答えは現場にあり!技術屋日記

「三方良しの公共事業」をモットーに、辺境の高知のそのまた辺境から、土木技術者のオジさんが泣き笑いの日々を届けます。

「災害復旧・復興へ『公共工事の見える化』」、という和歌山県の事例発表を聴く

2013年02月18日 | 三方良しの公共事業

 

『三方良しの公共事業改革推進カンファレンスin大阪』から、その3。

和歌山県庁の石原さんの発表である。

2011年9月の台風12号は、私自身が、それに先立つ7月の台風6号による災害からの応急復旧に携わっていたこともあり、未だに強烈な身体的実感を伴ってあるのだが、その「強烈」にしてからが、

「降り始めからの総雨量が馬路村魚梁瀬で850mm」なのだから、

同じ時、和歌山県大杉で「同1998mm」という数字が、いかにとてつもないものか、大げさでもなんでもなく、身震いを覚えた私である。

そんな「紀伊半島大水害からの復旧の状況」を、和歌山県がホームページで公開している。

ということについて、「災害復旧・復興へ『公共工事の見える化』」と題しての発表だった。

「公共工事の見える化」?

まがりなりにもそれを標榜し、続けてきた私だもの。自分的には、この事例発表を、密かに今回のカンファレンスの目玉と位置づけ、期待していたのである。

さて、くだんのホームページ。浅学にして初耳だった私。

さっそく翌朝、眠い目をこすりつつ、拝見させてもらう。

 

 

 

地図の被災箇所名をクリックすると、それぞれ個別の復旧状況について被害の状況やら進捗状況やらが説明されている。

わかりやすいし良く出来ている。これが私の第一印象。

だが、それも所詮プロたる私の目。一般のかたからすればどうなのだろうか?という目で見ると、ひょっとしたら「わかりやすい」とは受けとってくれないのかもしれない。そして、せめて一ヶ月に一度は更新しないと、世間は評価してくれないかもしれんなと、そう感じた。

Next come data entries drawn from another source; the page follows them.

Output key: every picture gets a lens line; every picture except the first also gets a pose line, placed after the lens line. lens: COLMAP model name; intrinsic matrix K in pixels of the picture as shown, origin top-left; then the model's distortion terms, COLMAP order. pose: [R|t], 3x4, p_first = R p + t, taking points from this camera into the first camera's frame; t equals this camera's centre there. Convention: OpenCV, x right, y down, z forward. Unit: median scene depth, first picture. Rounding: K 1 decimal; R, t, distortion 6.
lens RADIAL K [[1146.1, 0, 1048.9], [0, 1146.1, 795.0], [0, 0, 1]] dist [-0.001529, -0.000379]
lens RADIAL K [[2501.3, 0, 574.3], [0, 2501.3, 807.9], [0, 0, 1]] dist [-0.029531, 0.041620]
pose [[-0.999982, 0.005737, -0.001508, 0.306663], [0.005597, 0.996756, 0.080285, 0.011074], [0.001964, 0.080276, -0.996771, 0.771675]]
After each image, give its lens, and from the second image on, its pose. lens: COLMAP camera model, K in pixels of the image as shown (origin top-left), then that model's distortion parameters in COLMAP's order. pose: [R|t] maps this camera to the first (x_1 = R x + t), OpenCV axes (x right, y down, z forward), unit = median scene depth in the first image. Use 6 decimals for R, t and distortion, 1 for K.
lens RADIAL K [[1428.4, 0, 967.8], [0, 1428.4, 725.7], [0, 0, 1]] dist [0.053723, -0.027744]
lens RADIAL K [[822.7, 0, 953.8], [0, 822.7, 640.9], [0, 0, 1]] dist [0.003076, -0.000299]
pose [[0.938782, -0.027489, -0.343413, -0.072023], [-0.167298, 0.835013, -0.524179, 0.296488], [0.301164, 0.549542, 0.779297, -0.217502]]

なんたって、Webでの情報発信の肝は、一に更新、二に更新なのである。

いや、何も批判をするつもりはない。どころか、良い試みだと素直にそう思うし、現時点で、これだけの情報量を発信している例は珍しいとも思う。

しかし、事例発表の際にも受けた物足りなさと同様の感覚を、このサイトから受けたのも事実である。

では何が物足らないのか。

発表を聴きながら、すでに私の頭のなかでは結論が出ていた。

私なりの答えは、「やっぱ(施工)業者だべ」である。

物語を紡ぐことが出来るのは、私たち工事に携わる者なのではないか。

いや、「物語を紡ぐ」などといえば、いささか格好が良すぎるのかもしれず、事実の積み重ねがストーリーとなっていく、というのが実際のところかもしれないが、

日々の悪戦苦闘や泣き笑いを、施工業者自ら、もっと端的に表現すれば、現場技術者自らが発信するからこそ、住民からの信頼を得る取っ掛かりが出来るのでは、と私は言いたいのである。

なんとなれば、信頼は現場から生まれるのだし、現場からしか生まれないと断言しても、極論ではないと思う。

 

 

聞けば、和歌山県では、こんなような感じで、現場の技術屋さんに語ってもらうという試みも考えているという。けっこうなことである。頑張っていただきたい。

だが、これとは別の形で、自らで現場の情報を発信し、その繰り返しから生まれた信頼がストックされていけばいいなと、私はそう思う。

現実には、さまざまな形で、施工業者からの情報発信がなされているのかもしれず、もしそうだとしたらゴメンナサイねと謝るしかない。

いつもながら、吐いた言葉は巡りめぐって、「私と私の環境」に突きつけられるしかないのだ。